- [PROVIDED TEXT]:
==============================

Responses of Soya bean Yield and Yield Component Distribution across the Main Axis under Source-Sink Manipulation

• Published in: Journal of agronomy and crop science (1986) Vol. 192; no. 2; pp. 140 - 146
• Main Authors: Liu, X.B, Herbert, S.J, Hashemi, A.M, Litchfield, G.V, Zhang, Q.Y, Barzegar, A.R
• Format: Journal Article
• Language: English
• Published: Berlin, Germany Berlin, Germany : Blackwell Verlag 01.04.2006; Blackwell Verlag; Blackwell
• Subjects: Agronomy. Soil science and plant productions; Biological and medical sciences; branches; crop yield; cultivars; distribution; Fundamental and applied biological sciences. Psychology; Glycine max; light enrichment; light intensity; plant density; pods; seed productivity; seed set; seed weight; source-sink alterations; source-sink relationships; soya bean; soybeans; yield components; Massachusetts; Enrichment; soya bean; Alteration; cultivars; Soybean; light enrichment; source-sink alterations; Source sink relationship; distribution; Glycine max; yield components; Grain legume; Leguminosae; Dicotyledones; Agronomy; Light; Angiospermae; Spermatophyta; Yield; Yield component; Oil plant (vegetal); Cultivar
• ISSN: 0931-2250; 1439-037X
• DOI: 10.1111/j.1439-037X.2006.00204.x

Extensive studies have been conducted regarding the source-sink alterations on soya bean [Glycine max (L.) Merr.] yield, but limited information is available for the seed yield and distribution of yield components across main nodes under whole-plant light-enriched conditions. A 2-year research was conducted at the University of Massachusetts Agronomy Farm under ambient and light-enriched conditions for two old and two new cultivars planted with a normal density. A randomized block design was used in each year. Light enrichment was initiated at the onset of flowering by installing a 90-cm tall wire mesh fencing (mesh hole size 4-5 cm) adjacent to the centre row and sloping away at a 45° angle and was left in place for the remainder of the growing season. Five source-sink manipulations were initiated following the establishment of light enrichment. The yield sensitivity of the two old cultivars to the changes in source strength and light-enriched conditions during reproductive period was much greater than that of the two new cultivars. The increased yield by light enrichment in various manipulations of source-sink treatments was, in part, due to increased branch contribution. Most pods were produced at the nodes in the middle sections of the plants and appeared in higher node position in new cultivars compared with the old cultivars. Seed number per pod and seed size was quite uniform across all node positions. Seed size of both the old and the new cultivars was responsive to changes in the source-sink ratio and changes in the environment during the growth of the soya bean plant. The results suggested that soya bean plants showed several mechanisms to control or realize their excess reproductive potential in a constantly changing environment.

==============================

- [RECORD EXTRACTS]:
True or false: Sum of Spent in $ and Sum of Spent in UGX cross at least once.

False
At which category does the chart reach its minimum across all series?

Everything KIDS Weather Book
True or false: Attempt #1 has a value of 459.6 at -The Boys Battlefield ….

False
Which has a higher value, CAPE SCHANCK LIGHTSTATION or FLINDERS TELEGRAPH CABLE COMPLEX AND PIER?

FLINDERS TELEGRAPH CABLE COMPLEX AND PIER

==============================

- [WORK INSTRUCTIONS]:
- a) According to the soya bean text, where was the 2-year research carried out?
- b) Using the soya bean text, state whether each statement agrees with it. Answer yes or no for each and quote the words that decide it.
(i) The research ran for two years.
(ii) Changes in source strength affected the yield of the new cultivars more than that of the old cultivars.
(iii) Seed number per pod varied a lot from one node position to another.

- [SOLUTIONS TO EACH TASK]:
- a) At the University of Massachusetts Agronomy Farm.

- b)
(i) Yes: "A 2-year research was conducted at the University of Massachusetts Agronomy Farm"
(ii) No: "The yield sensitivity of the two old cultivars to the changes in source strength and light-enriched conditions during reproductive period was much greater than that of the two new cultivars."
(iii) No: "Seed number per pod and seed size was quite uniform across all node positions."